Provided passage START

This past September, the median home price in the region of Southern California reached the peak of $505,000 from the days of the housing bubble. This marks the first time in ten years that prices have reached that milestone according to CoreLogic, a California-based analytics company.
That’s almost a 10% climb from the year before, and in some parts of Southern California, home prices have soared even passed pre-recession highs. The median home price in Los Angeles County hit $575,000 in September, while prices in Orange County reached $710,000 during the same time period.
That said, prices in this region of the Golden State are still under the 2007 peaks when adjusted for inflation.
A decade ago, housing prices in Southern California spiked so high in just a few short years that the housing bubble that grew inevitably burst. What followed was a slew of foreclosures that plagued homeowners and a recession that took its toll on the state – and the country as a whole.
Prices inevitably dropped as more and more homeowners defaulted on their mortgages. But ten years later, the housing market has recovered almost entirely, and prices have continued to climb back up. Mortgage rates have dipped to historic lows as the Federal Reserve made attempts to help consumers start spending and borrowing again in an effort to stimulate the economy.

Provided passage END

**To do**:
a) In the passage on Southern California home prices, switch "September" to "October" in the part starting at "This past September, the" and ending at "adjusted for inflation.", then give that part again.
b) According to the passage on Southern California home prices, what did prices in Orange County reach in September?

Supplied records START

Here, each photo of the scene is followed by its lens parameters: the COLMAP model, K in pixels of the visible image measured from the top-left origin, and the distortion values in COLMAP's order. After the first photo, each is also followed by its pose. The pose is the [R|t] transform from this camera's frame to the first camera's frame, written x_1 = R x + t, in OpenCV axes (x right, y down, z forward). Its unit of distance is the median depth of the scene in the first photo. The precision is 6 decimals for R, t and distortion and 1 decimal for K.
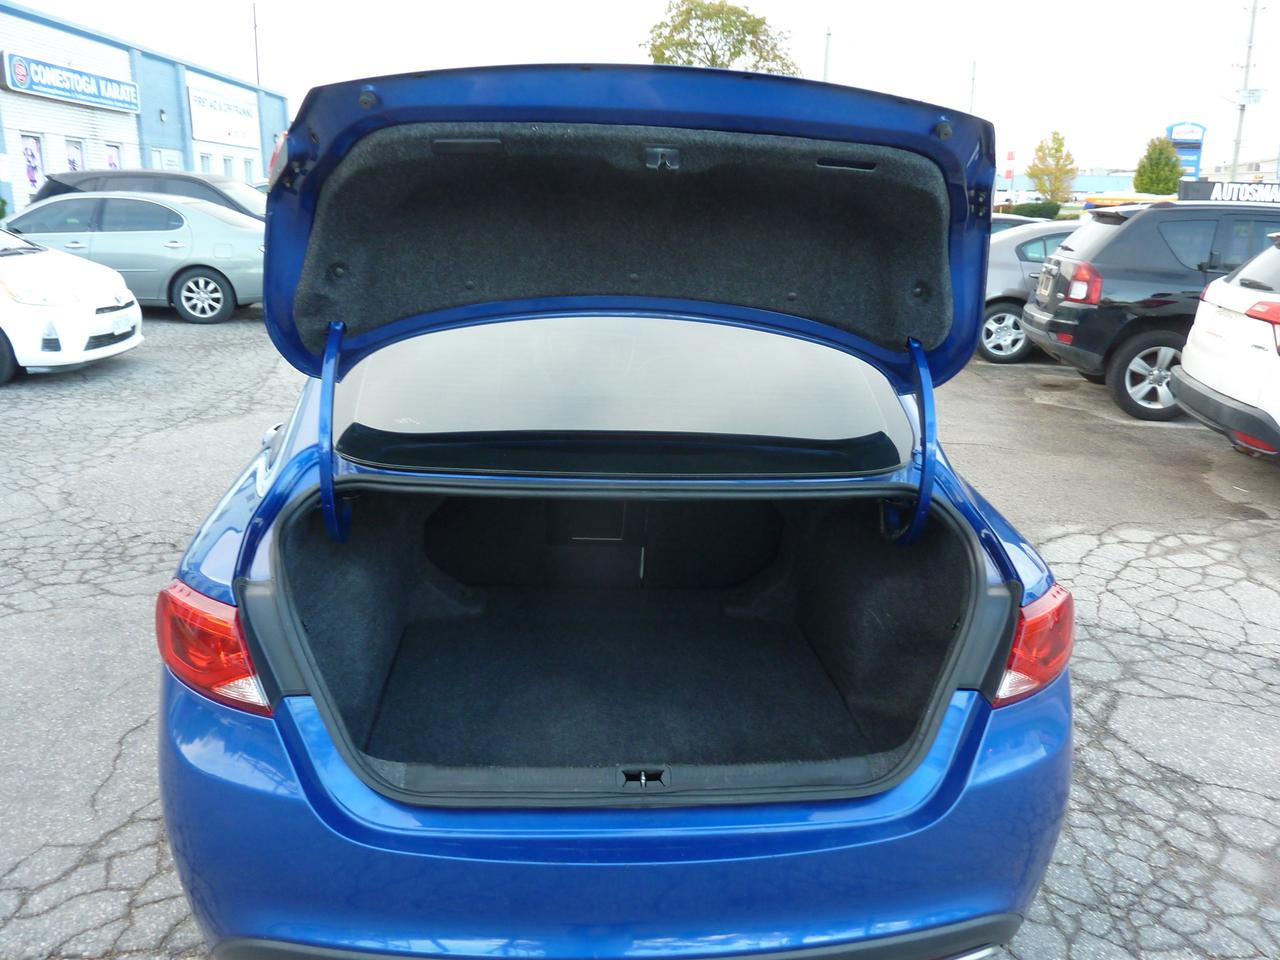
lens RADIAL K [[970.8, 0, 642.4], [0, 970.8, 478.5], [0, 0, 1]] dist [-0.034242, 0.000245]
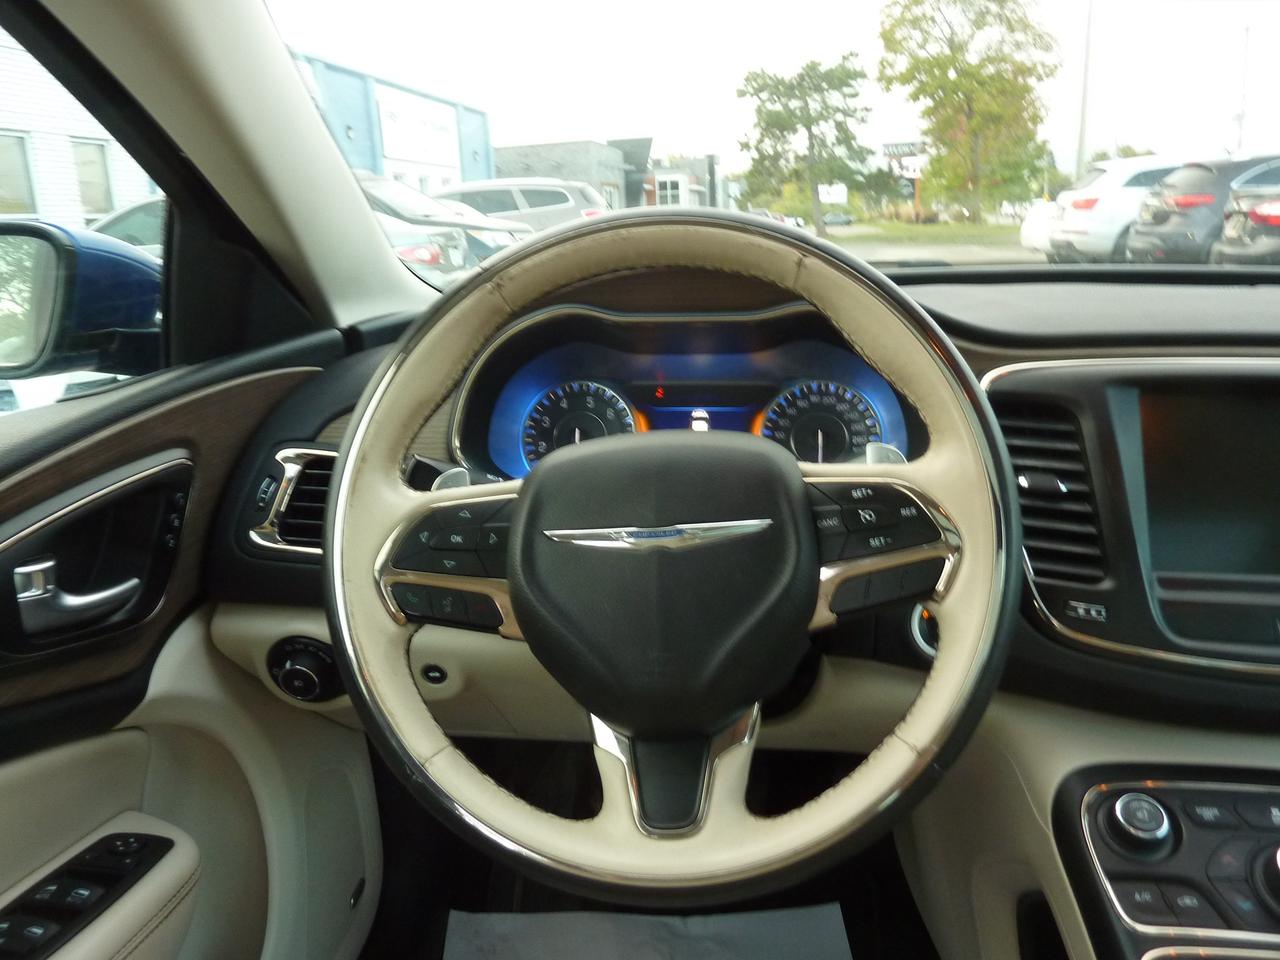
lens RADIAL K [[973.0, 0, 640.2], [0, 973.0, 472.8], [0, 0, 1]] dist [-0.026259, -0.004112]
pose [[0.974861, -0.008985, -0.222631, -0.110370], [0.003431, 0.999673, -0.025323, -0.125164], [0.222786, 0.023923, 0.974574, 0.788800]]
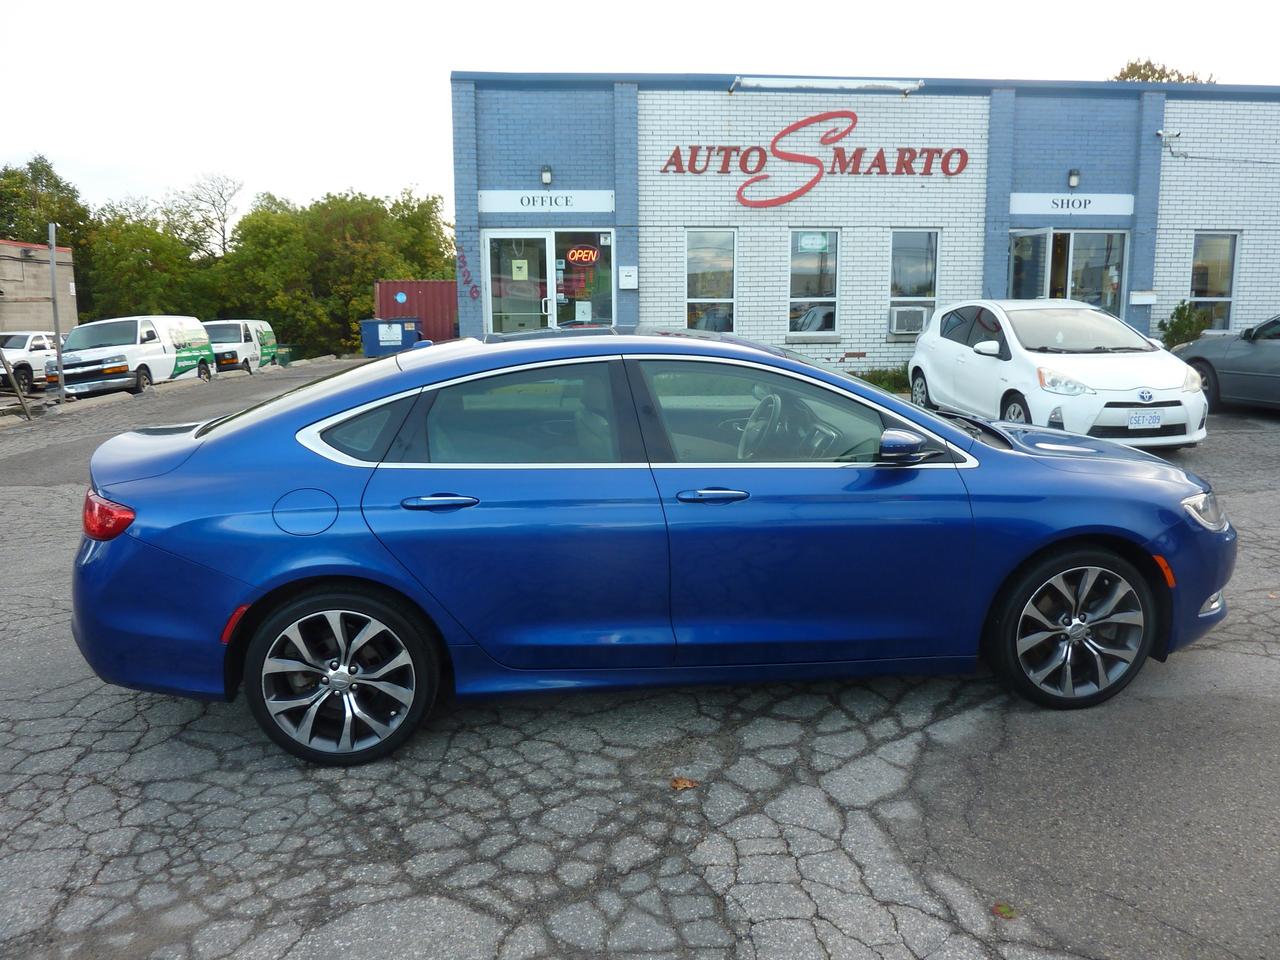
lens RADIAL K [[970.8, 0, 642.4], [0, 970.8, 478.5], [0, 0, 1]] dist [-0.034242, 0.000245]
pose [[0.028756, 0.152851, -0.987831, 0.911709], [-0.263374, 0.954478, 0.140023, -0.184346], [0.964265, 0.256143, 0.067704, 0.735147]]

Supplied records END
Supplied records START

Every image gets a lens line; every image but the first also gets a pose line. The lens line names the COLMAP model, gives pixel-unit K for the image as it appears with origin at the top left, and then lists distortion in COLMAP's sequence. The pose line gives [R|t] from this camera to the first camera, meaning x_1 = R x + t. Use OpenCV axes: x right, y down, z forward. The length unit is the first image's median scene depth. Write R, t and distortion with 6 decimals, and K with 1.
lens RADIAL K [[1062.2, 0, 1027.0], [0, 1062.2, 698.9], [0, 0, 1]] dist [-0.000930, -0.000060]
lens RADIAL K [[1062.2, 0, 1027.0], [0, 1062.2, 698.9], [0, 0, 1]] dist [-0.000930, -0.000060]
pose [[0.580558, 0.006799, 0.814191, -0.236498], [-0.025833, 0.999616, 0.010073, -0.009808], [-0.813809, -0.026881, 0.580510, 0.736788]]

Supplied records END
Supplied records START

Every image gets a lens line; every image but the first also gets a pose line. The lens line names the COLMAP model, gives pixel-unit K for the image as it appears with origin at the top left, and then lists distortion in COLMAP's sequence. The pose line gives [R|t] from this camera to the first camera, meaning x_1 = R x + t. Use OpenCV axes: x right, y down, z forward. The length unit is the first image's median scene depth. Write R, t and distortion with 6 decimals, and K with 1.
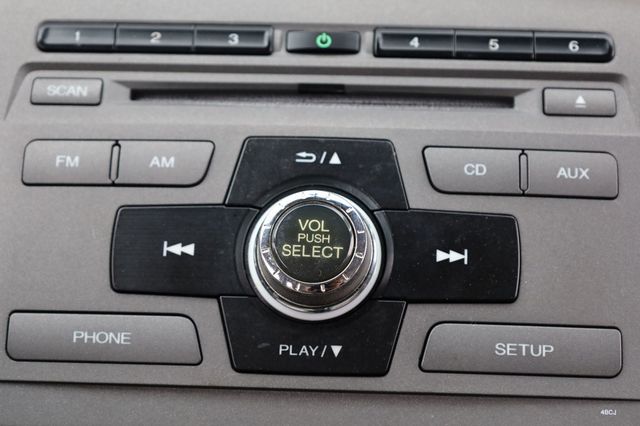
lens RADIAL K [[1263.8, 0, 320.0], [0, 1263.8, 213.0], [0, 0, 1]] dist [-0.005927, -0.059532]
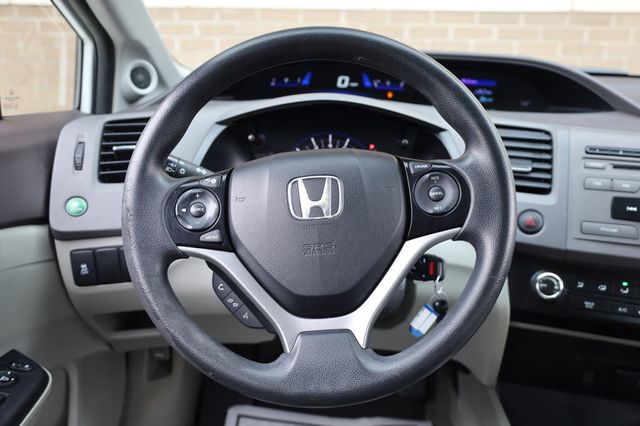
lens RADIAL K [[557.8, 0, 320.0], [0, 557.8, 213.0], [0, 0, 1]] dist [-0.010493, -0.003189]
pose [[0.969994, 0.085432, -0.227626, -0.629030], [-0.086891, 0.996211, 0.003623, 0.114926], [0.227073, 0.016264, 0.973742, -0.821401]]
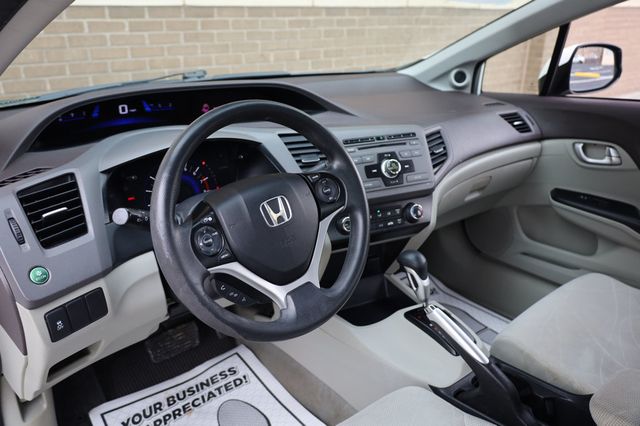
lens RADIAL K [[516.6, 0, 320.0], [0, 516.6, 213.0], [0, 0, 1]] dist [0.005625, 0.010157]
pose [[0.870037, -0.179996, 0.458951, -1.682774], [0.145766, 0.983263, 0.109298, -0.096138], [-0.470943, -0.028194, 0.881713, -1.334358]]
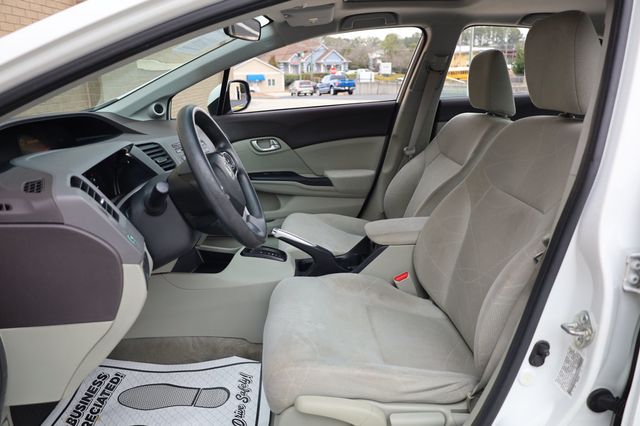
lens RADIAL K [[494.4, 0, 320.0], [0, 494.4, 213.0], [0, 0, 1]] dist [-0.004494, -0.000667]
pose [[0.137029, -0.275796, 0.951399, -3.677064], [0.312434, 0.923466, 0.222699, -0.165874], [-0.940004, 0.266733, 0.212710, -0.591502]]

Supplied records END

**Answers provided**:
a)
This past October, the median home price in the region of Southern California reached the peak of $505,000 from the days of the housing bubble. This marks the first time in ten years that prices have reached that milestone according to CoreLogic, a California-based analytics company.
That’s almost a 10% climb from the year before, and in some parts of Southern California, home prices have soared even passed pre-recession highs. The median home price in Los Angeles County hit $575,000 in October, while prices in Orange County reached $710,000 during the same time period.
That said, prices in this region of the Golden State are still under the 2007 peaks when adjusted for inflation.

b) $710,000